Alert me, please!
January 13, 2014 8:39 AM   Subscribe

I (well, actually Mrs. jferg) have a website that I need to log into on a regular basis (form-based authentication), check a given page for updates, and possibly perform an action if that update meets certain criteria. The website does not feature a push-type notification (no e-mail, text messaging, or anything else), and I am just a consumer of the site. I would like to have the checking of the site happen in an automated manner (every 10 minutes or something), and send an alert to a mobile device (ideally iPhone, but Android is a possibility). For bonus points this alert could be able to be responded to to trigger the monitor to take appropriate action, but that's a pony feature. What tools are there out there to do this?

I could code something up in Java or perl (or shell+curl/wget) without a ton of effort (I may end up using this as en excuse to pick up Android development again), and use something like prowl/growl (or just text messages) to get the alerts to the iPhone, but I'm really hoping there is something like IFTTT but more complex (and able to monitor arbitrary websites).

The main piece is that the site requires a login, and so whatever site scraper I use has to be smart enough to establish a session, hold on to a session cookie, and pass that session cookie on subsequent requests. (Security of the username/password is not a big concern, so if there's a cloud-based solution that can help me, that's OK.)

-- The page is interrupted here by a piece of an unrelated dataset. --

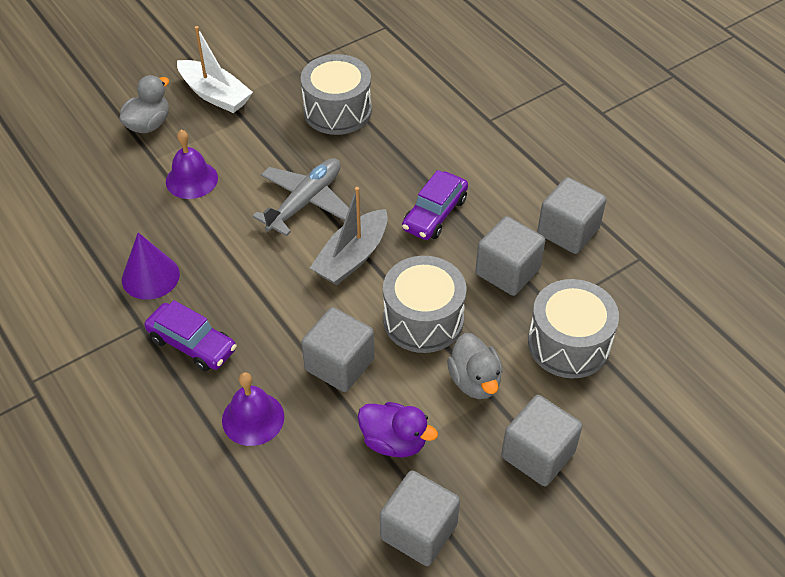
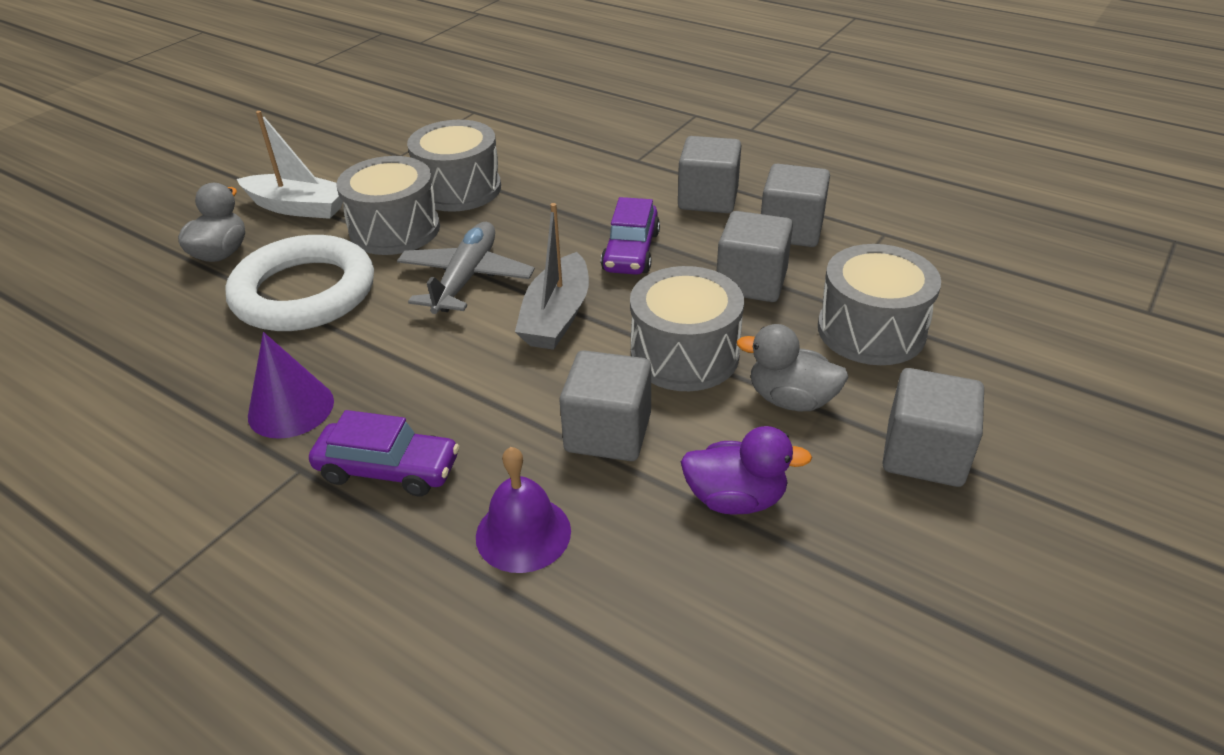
camera: 20 degrees left, 10 degrees down
(191, 179) = (304, 292): purple bell -> white ring
(274, 138) = (395, 229): none -> grey drum
(419, 531) = (841, 599): grey cube -> grey cube (708, 199)
(474, 381) = (791, 399): grey duck -> grey duck turned 150 degrees clockwise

I have a hosting account at my disposal, but no virtual server that is conveniently usable, so something that can run on one of my (Windows) desktops at home is probably good enough/ideal for this purpose.
posted by jferg to Computers & Internet (6 answers total) 1 user marked this as a favorite
 
I think you'd want an "rss scraper" to create your own RSS feed. From there, there must be some good notification options available for RSS in general. This would be good because you can also, possibly, scrape the content which may mean you don't have to log in manually to get the content.

Searching for "rss scraper" displayed other searches which amounted to "rss scraper [language]" so that's where I'd go in your shoes.
posted by Sunburnt at 10:06 AM on January 13, 2014


If this then that?
posted by Potomac Avenue at 11:21 AM on January 13, 2014


Response by poster: Sunburnt: Trying to scrape into an RSS feed might be a good end result to facilitate alerting, but the site is not natively RSS-enabled, so I still need something that can deal with logging into the site and scraping the information.

Potomac Avenue: Unfortunately, IFTTT doesn't have the capability of doing complex interactions with arbitrary websites. Otherwise I'd be all over it. I need IFTTT++. :-)
posted by jferg at 11:59 AM on January 13, 2014


I think that you are going to have to create the RSS scraper, or hire one that you can program to scrape the site in question, within the constraints of security of the site. I'm not sure how easy that is with a login requirement, but I can't imagine you're the first person with this problem.

Maybe i'm using the term scraper wrong: you want to generate the RSS feed yourself, and then you can use existing RSS tools to handle notification.
posted by Sunburnt at 12:43 PM on January 13, 2014


If you're semi-comfortable with setting up a system to do this, look into test automation tools, like Selenium. Some of them are made for non programmers, so you can easily create a script that logs in a web site, checks the page for a given section, and have it alert you in some way.
posted by jsmith77 at 5:35 PM on January 13, 2014


I could code something up in Java or perl

It's been a looooong time since I used it, but perl's WWW::Mechanize is designed for exactly what you want to do, can handle session headers and cookies and etc, and is fairly straightforward to use.